Where a novel and/or difficult judgment or decision is required, it is advisable to involve a Caldicott Guardian.
Every proposed use or transfer of confidential information should be clearly defined, scrutinised and documented, with continuing uses regularly reviewed by an appropriate guardian.
Confidential information should not be included unless it is necessary for the specified purpose(s) for which the information is used or accessed. The need to identify individuals should be considered at each stage of satisfying the purpose(s) and alternatives used where possible.
Where use of confidential information is considered to be necessary, each item of information must be justified so that only the minimum amount of confidential information is included as necessary for a given function.
Only those who need access to confidential information should have access to it, and then only to the items that they need to see. This may mean introducing access controls or splitting information flows where one flow is used for several purposes.
Action should be taken to ensure that all those handling confidential information understand their responsibilities and obligations to respect the confidentiality of patient and service users.
Every use of confidential information must be lawful.
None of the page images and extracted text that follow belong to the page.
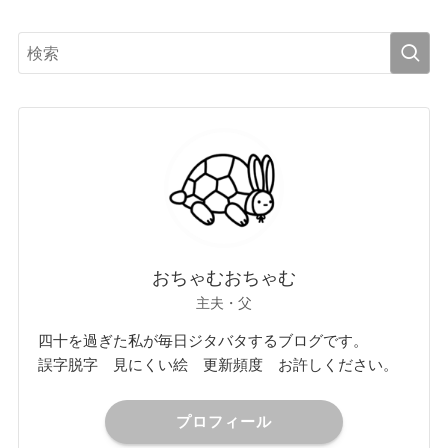
おちゃむおちゃむ
主夫・父
四十を過ぎた私が毎日ジタバタするブログです。
誤字脱字 見にくい絵 更新頻度 お許しください。
プロフィール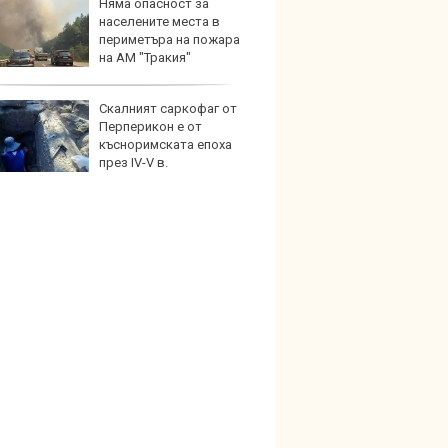
Няма опасност за
Графи
населените места в
разкр
периметъра на пожара
преди
на АМ "Тракия"
Скалният саркофаг от
Собст
Перперикон е от
Ioniq 
късноримската епоха
пробег
през IV-V в.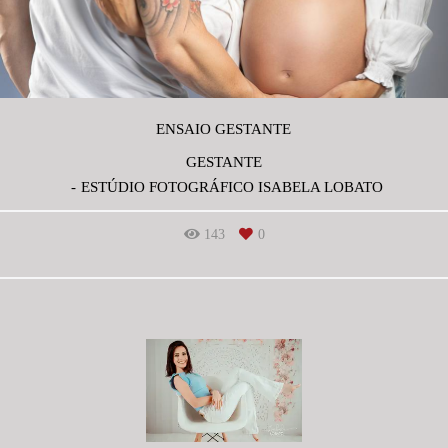
ENSAIO GESTANTE
GESTANTE
ESTÚDIO FOTOGRÁFICO ISABELA LOBATO
143
0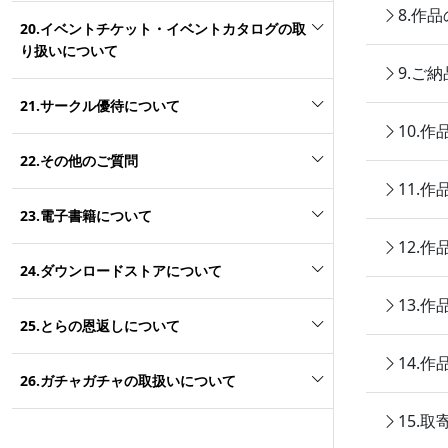
8.作
20.イベントチケット・イベントカタログの取
り扱いについて
9.ご
21.サークル優待について
10.
22.その他のご質問
11.
23.電子書籍について
12.
24.ダウンロードストアについて
13.
25.とらの恩返しについて
14.
26.ガチャガチャの取扱いについて
15.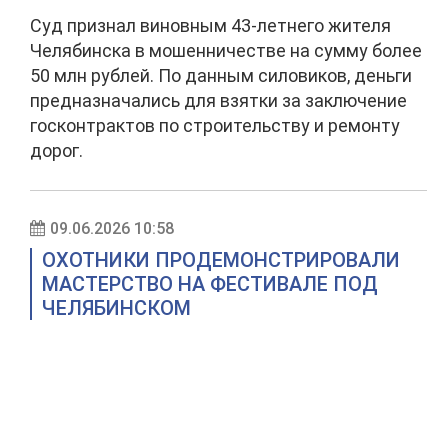
Суд признал виновным 43-летнего жителя
Челябинска в мошенничестве на сумму более
50 млн рублей. По данным силовиков, деньги
предназначались для взятки за заключение
госконтрактов по строительству и ремонту
дорог.
09.06.2026 10:58
ОХОТНИКИ ПРОДЕМОНСТРИРОВАЛИ
МАСТЕРСТВО НА ФЕСТИВАЛЕ ПОД
ЧЕЛЯБИНСКОМ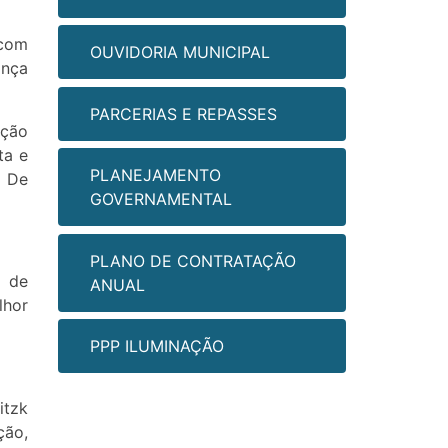
 com
OUVIDORIA MUNICIPAL
ança
PARCERIAS E REPASSES
eção
ta e
PLANEJAMENTO
o De
GOVERNAMENTAL
PLANO DE CONTRATAÇÃO
r de
ANUAL
hor
PPP ILUMINAÇÃO
itzk
ção,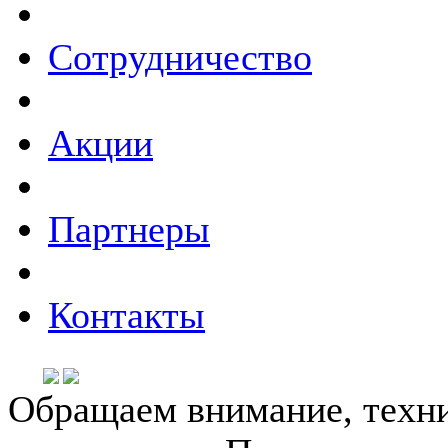
Сотрудничество
Акции
Партнеры
Контакты
Обращаем внимание, техни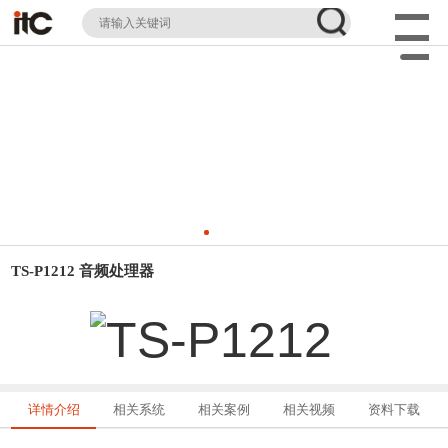
TS-P1212 音频处理器
详情介绍
相关系统
相关案例
相关视频
资料下载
All those handling confidential information are responsible for ensuring that their use of and access to that information complies with legal requirements set out in statute and under the common law.
Health and social care professionals should have the confidence to share confidential information in the best interests of patients and service users within the framework set out by these principles. They should be supported by the policies of their employers, regulators and professional bodies.
A range of steps should be taken to ensure no surprises for patients and service users, so they can have clear expectations about how and why their confidential information is used, and what choices they have about this. These steps will vary depending on the use: as a minimum, this should include providing accessible, relevant and appropriate information - in some cases, great engagement will be required.
Data sharing during COVID-19
If you have any concerns regarding how the Trust is managing your confidential information during COVID-19, call the Trust's Caldicott Guardian, Adrian Flynn our joint medical director on 01208 834 600 or our Information Governance and Records Management Lead, Piers Margetts, on 01208 834495.
The Trust is working in partnership with other health and social care providers to improve the services we provide you. Our aim is to provide the right care in the right place to better match your needs. To achieve this we need to join up our data with our partners in order to understand what opportunities we have to make best use of our resources (staff and service locations) to meet this goal.
We want to use your anonymised data (at no point will you be individually identified from the data used) to see what we have been doing over the last few years. Once the data has been anonymised we will share it with GE Finnamore and the South West Academic Health Science Network to provide the analysis we need to make these improvements.
If you wish us not to use your anonymised data for this purpose please let us know and we will ensure your data is excluded.